Lagarde presse Bruxelles sur les ventes à découvert
Christine Lagarde a appelé à une coordination européenne sur les ventes à découvert et demandé à la Commission européenne d’accélérer ses travaux sur le sujet.
Christine Lagarde a appelé à une coordination européenne sur les ventes à découvert et demandé à la Commission européenne d’accélérer ses travaux sur le sujet.
Lors d’une conférence de presse, mercredi 2 juin, à deux jours de la réunion du G20 Finance en Corée du Sud, la ministre française de l’Économie a pressé Bruxelles d’accélérer le mouvement sur les ventes à découvert et estimé que les mesures récemment prises par l’Allemagne avaient un champ d’application limité.
« Les Allemands, la semaine dernière, ont décidé d’un principe d’interdiction des ventes à découvert dans des encadrements, dans des règles, dans des paramètres étroits », a dit Christine Lagarde. « Il ne faut pas non plus l’ériger comme un principe général. »
Critiqué par la France pour avoir fait cavalier seul le mois dernier sur la régulation de certaines ventes à découvert à nu, le gouvernement allemand a adopté un projet de loi visant à élargir l’interdiction de cette technique financière à l’ensemble des valeurs boursières, y compris les dérivés.
Christine Lagarde a rappelé que la Commission devait présenter d’ici l’automne une réglementation européenne sur les ventes à découvert.
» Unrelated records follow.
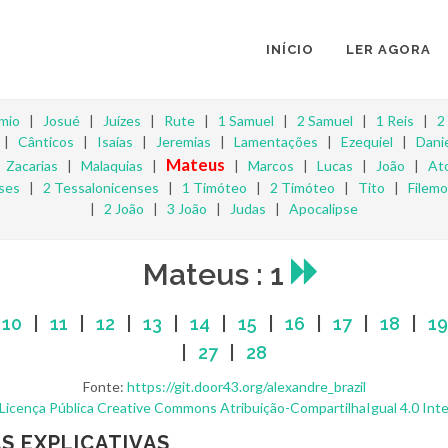
INÍCIO
LER AGORA
mio
|
Josué
|
Juízes
|
Rute
|
1 Samuel
|
2 Samuel
|
1 Reis
|
2
|
Cânticos
|
Isaías
|
Jeremias
|
Lamentações
|
Ezequiel
|
Danie
Mateus
|
Zacarias
|
Malaquias
|
|
Marcos
|
Lucas
|
João
|
At
ses
|
2 Tessalonicenses
|
1 Timóteo
|
2 Timóteo
|
Tito
|
Filem
|
2 João
|
3 João
|
Judas
|
Apocalipse
Mateus : 1
|
10
|
11
|
12
|
13
|
14
|
15
|
16
|
17
|
18
|
19
|
27
|
28
Fonte:
https://git.door43.org/alexandre_brazil
Licença Pública Creative Commons Atribuição-CompartilhaIgual 4.0 Inte
S EXPLICATIVAS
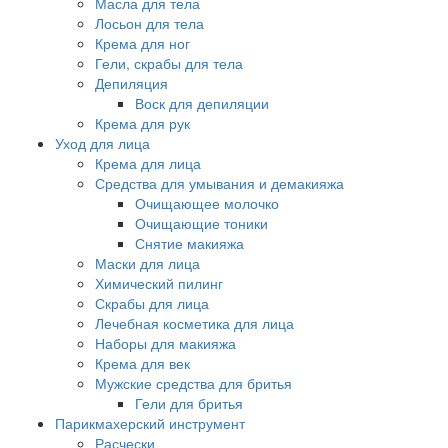
Масла для тела
Лосьон для тела
Крема для ног
Гели, скрабы для тела
Депиляция
Воск для депиляции
Крема для рук
Уход для лица
Крема для лица
Средства для умывания и демакияжа
Очищающее молочко
Очищающие тоники
Снятие макияжа
Маски для лица
Химический пилинг
Скрабы для лица
Лечебная косметика для лица
Наборы для макияжа
Крема для век
Мужские средства для бритья
Гели для бритья
Парикмахерский инструмент
Расчески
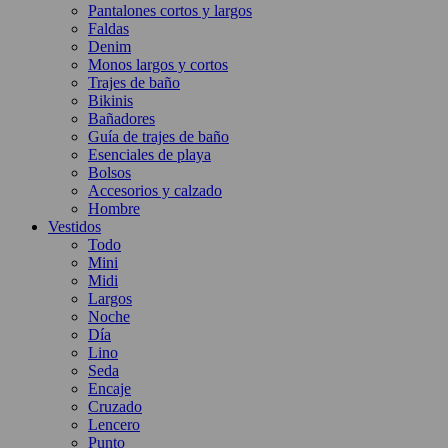
Pantalones cortos y largos
Faldas
Denim
Monos largos y cortos
Trajes de baño
Bikinis
Bañadores
Guía de trajes de baño
Esenciales de playa
Bolsos
Accesorios y calzado
Hombre
Vestidos
Todo
Mini
Midi
Largos
Noche
Día
Lino
Seda
Encaje
Cruzado
Lencero
Punto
« Sur ce sujet, à nouveau, je souhaite que la Commission européenne puisse accélérer les travaux tout simplement parce qu’il faut que nous puissions avoir des positions coordonnées au niveau européen », a-t-elle ajouté.
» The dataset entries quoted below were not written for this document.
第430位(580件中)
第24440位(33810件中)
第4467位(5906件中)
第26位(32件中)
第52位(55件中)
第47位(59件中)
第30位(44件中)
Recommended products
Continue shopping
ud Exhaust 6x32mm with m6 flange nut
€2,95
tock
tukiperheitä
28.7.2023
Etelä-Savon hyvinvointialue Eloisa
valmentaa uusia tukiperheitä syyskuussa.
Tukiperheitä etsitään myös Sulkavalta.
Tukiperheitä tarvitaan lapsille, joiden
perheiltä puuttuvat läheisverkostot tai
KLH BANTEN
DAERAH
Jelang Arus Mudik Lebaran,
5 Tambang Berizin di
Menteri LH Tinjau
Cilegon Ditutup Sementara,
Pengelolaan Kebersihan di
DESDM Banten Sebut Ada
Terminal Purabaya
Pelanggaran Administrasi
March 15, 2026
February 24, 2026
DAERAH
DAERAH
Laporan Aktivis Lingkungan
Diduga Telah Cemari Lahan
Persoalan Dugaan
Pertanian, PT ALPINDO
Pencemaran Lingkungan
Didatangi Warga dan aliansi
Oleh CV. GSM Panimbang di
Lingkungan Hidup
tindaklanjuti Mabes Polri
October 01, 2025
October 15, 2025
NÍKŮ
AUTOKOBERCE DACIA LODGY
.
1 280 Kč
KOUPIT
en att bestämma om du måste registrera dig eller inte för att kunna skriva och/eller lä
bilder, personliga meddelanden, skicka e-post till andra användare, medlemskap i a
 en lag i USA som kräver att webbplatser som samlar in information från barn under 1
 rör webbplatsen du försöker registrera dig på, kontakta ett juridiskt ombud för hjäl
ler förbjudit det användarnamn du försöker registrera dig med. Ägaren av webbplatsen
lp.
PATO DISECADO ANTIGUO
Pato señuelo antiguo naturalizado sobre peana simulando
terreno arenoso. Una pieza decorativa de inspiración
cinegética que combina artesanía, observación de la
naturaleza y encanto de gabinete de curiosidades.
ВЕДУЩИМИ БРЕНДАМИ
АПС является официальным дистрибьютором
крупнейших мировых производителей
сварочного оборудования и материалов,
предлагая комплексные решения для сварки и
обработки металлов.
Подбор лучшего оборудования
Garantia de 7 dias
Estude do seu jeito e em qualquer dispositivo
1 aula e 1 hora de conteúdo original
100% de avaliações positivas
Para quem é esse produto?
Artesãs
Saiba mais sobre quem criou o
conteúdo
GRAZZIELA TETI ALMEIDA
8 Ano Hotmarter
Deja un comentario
La France a interdit les ventes à découvert sur les valeurs financières depuis l’automne 2008, après la faillite de la banque d’affaires américaine Lehman Brothers.
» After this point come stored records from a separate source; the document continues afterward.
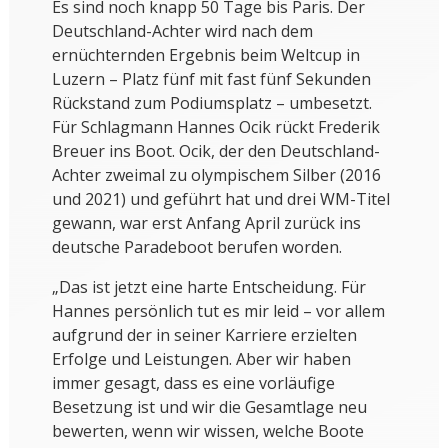
Es sind noch knapp 50 Tage bis Paris. Der
Deutschland-Achter wird nach dem
ernüchternden Ergebnis beim Weltcup in
Luzern – Platz fünf mit fast fünf Sekunden
Rückstand zum Podiumsplatz – umbesetzt.
Für Schlagmann Hannes Ocik rückt Frederik
Breuer ins Boot. Ocik, der den Deutschland-
Achter zweimal zu olympischem Silber (2016
und 2021) und geführt hat und drei WM-Titel
gewann, war erst Anfang April zurück ins
deutsche Paradeboot berufen worden.
„Das ist jetzt eine harte Entscheidung. Für
Hannes persönlich tut es mir leid – vor allem
aufgrund der in seiner Karriere erzielten
Erfolge und Leistungen. Aber wir haben
immer gesagt, dass es eine vorläufige
Besetzung ist und wir die Gesamtlage neu
bewerten, wenn wir wissen, welche Boote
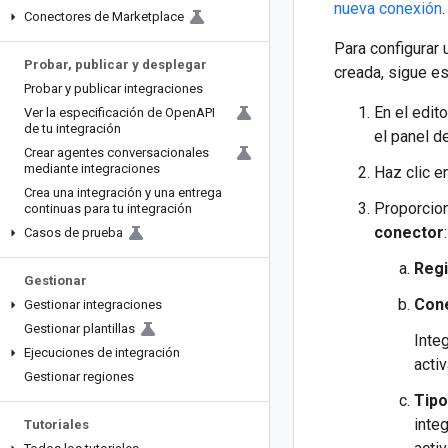
nueva conexión
.
Conectores de Marketplace
Para configurar
Probar
,
publicar y desplegar
creada, sigue e
Probar y publicar integraciones
En el edit
Ver la especificación de Open
API
de tu integración
el panel d
Crear agentes conversacionales
mediante integraciones
Haz clic e
Crea una integración y una entrega
Proporcion
continuas para tu integración
conector
:
Casos de prueba
Regi
Gestionar
Cone
Gestionar integraciones
Gestionar plantillas
Inte
Ejecuciones de integración
acti
Gestionar regiones
Tipo
inte
Tutoriales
« Nous n’avons jamais levé cette interdiction et il n’est pas question d’ailleurs que nous la levions », a déclaré la ministre.
G20
Les ministres des Finances des pays du G20 se réunissent vendredi 4 et samedi 5 juin à Busan, en Corée du Sud, pour discuter de la régulation financière et bancaire internationale et de la croissance économique mondiale.
« Toutes les questions de régulation financière, toutes les questions de capitalisation, de recapitalisation et de renforcement des capitaux propres des banques ainsi que la question de la taxation applicable aux banques seront à l’ordre du jour de nos débats », a dit Christine Lagarde.
Le contrôle des agences de notation, l’encadrement des bonus des traders, la régulation des marchés de dérivés comme celui des credit default swaps (CDS), la lutte contre les paradis fiscaux et la surveillance des fonds spéculatifs figurent ainsi au menu des discussions du G20 Finance de Busan.
Depuis l’éclatement de la crise financière internationale, la plus grave depuis les années 1930, les chefs d’État et de gouvernement des pays du G20 s’efforcent de réformer le système financier pour décourager la spéculation et prévenir une nouvelle crise systémique.
Malgré des avancées, notamment sur un certain encadrement des bonus des traders, les États peinent toutefois à se mettre d’accord sur des mesures concrètes, homogènes et d’application internationale, comme en témoignent les débats sur les nouvelles exigences de fonds propres et de taxe bancaires.
« Les choses avancent. (…) Certains, qui sont dans l’immédiateté et l’annonce à répétition, aimeraient sans doute que ça avance beaucoup plus vite », a souligné Christine Lagarde.
« Le seul problème, c’est que pour qu’on soit efficace en matière internationale, financière, il faut qu’on soit à peu près tous sur la même page », a-t-elle conclu.